### ASSIGNMENT
In the data that follows, find the line with "مراحل تقييم الفرص"; transcribe it, every later line up to the one with "شروط الإستخدام | سياسة الخصوصية", and that line as well, exactly and with no others.

===== DATA FOR THIS EXERCISE =====

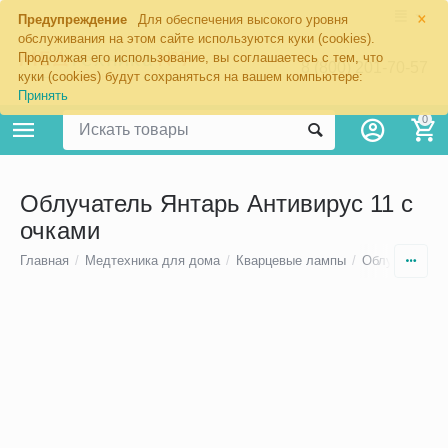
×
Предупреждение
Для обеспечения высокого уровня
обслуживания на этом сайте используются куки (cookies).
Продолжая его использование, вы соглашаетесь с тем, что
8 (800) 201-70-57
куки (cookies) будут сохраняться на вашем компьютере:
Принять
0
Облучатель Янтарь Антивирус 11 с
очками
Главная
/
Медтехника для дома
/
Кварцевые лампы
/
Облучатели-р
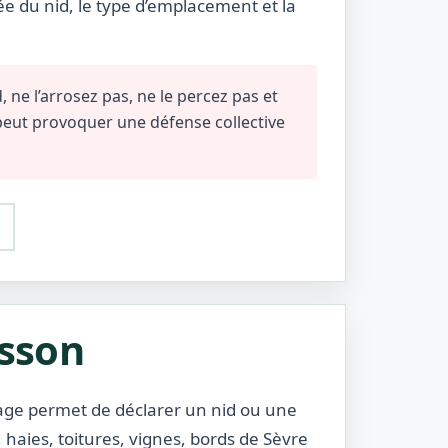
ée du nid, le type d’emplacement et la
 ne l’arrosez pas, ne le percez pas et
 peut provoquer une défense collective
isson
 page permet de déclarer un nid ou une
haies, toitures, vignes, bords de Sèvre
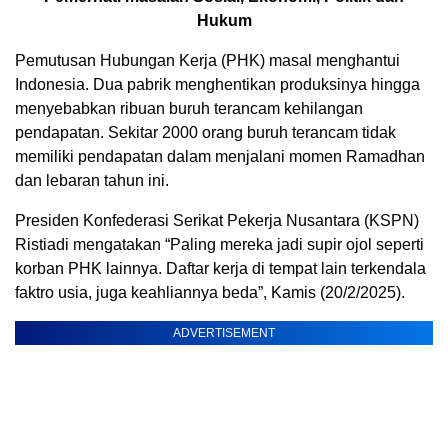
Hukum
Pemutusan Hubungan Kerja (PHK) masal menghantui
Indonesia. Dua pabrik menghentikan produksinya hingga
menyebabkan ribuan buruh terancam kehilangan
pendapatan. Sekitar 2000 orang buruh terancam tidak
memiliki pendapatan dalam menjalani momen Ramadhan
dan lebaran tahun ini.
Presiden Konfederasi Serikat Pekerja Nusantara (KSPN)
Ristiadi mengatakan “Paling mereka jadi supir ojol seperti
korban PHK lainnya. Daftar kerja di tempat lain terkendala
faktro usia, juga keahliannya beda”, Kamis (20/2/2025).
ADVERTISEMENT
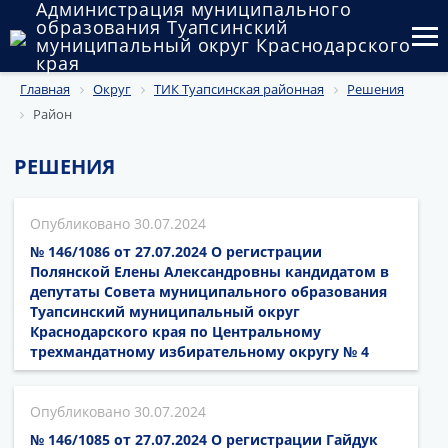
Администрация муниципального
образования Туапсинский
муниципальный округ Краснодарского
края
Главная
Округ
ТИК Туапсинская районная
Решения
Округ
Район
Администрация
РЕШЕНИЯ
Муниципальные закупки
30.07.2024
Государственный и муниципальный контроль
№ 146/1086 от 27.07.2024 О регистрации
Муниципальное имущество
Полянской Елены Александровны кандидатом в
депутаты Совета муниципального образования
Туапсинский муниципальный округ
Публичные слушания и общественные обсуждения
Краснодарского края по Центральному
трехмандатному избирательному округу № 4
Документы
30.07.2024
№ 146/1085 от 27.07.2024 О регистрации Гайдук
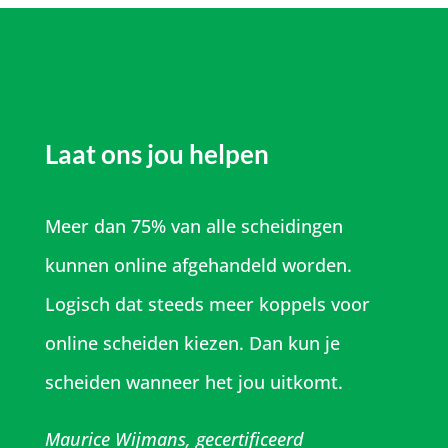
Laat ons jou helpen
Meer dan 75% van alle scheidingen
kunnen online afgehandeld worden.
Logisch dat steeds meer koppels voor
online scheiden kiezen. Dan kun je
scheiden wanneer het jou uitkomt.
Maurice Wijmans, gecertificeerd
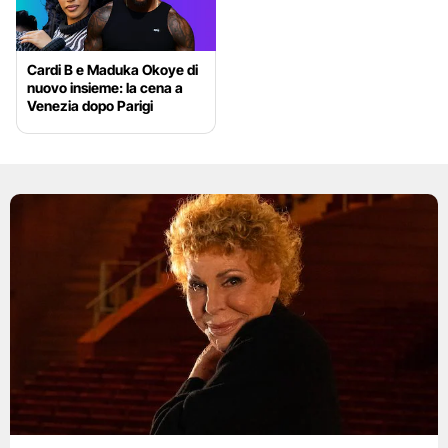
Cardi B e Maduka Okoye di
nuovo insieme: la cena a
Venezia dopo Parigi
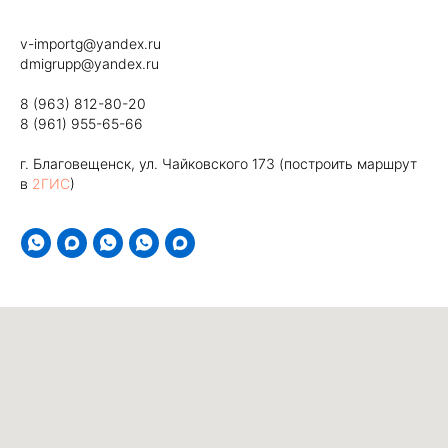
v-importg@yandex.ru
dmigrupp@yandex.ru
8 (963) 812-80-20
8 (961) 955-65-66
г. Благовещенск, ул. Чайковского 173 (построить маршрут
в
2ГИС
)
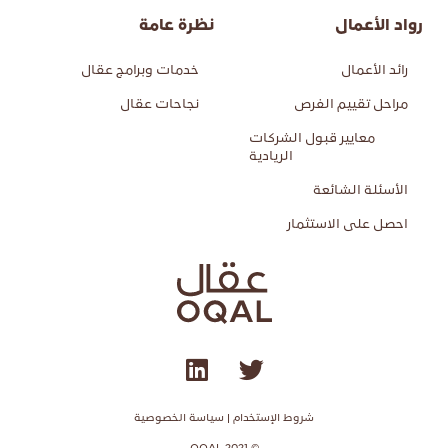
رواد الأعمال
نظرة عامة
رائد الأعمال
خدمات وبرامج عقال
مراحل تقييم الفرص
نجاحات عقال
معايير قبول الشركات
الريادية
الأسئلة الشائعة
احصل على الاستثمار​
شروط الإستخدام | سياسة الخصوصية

=====
===== DATA FOR THIS EXERCISE =====

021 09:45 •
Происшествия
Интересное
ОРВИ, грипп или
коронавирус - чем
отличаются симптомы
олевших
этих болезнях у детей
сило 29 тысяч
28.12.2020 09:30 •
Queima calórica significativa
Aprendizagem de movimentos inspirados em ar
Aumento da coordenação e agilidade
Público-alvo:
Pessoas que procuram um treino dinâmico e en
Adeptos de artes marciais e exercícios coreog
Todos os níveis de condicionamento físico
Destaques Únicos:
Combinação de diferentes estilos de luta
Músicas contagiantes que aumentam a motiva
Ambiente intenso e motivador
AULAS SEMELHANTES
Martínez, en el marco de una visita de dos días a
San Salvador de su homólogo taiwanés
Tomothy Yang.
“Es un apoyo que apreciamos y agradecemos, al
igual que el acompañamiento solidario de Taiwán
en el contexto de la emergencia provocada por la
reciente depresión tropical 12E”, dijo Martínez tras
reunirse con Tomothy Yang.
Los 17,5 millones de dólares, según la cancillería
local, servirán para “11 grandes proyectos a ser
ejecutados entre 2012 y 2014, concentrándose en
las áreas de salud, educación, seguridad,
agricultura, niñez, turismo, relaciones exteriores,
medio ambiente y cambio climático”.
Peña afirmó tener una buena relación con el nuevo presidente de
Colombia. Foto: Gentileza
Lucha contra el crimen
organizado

=====

### EXERCISE RESULT
مراحل تقييم الفرص
نجاحات عقال
معايير قبول الشركات
الريادية
الأسئلة الشائعة
احصل على الاستثمار​
شروط الإستخدام | سياسة الخصوصية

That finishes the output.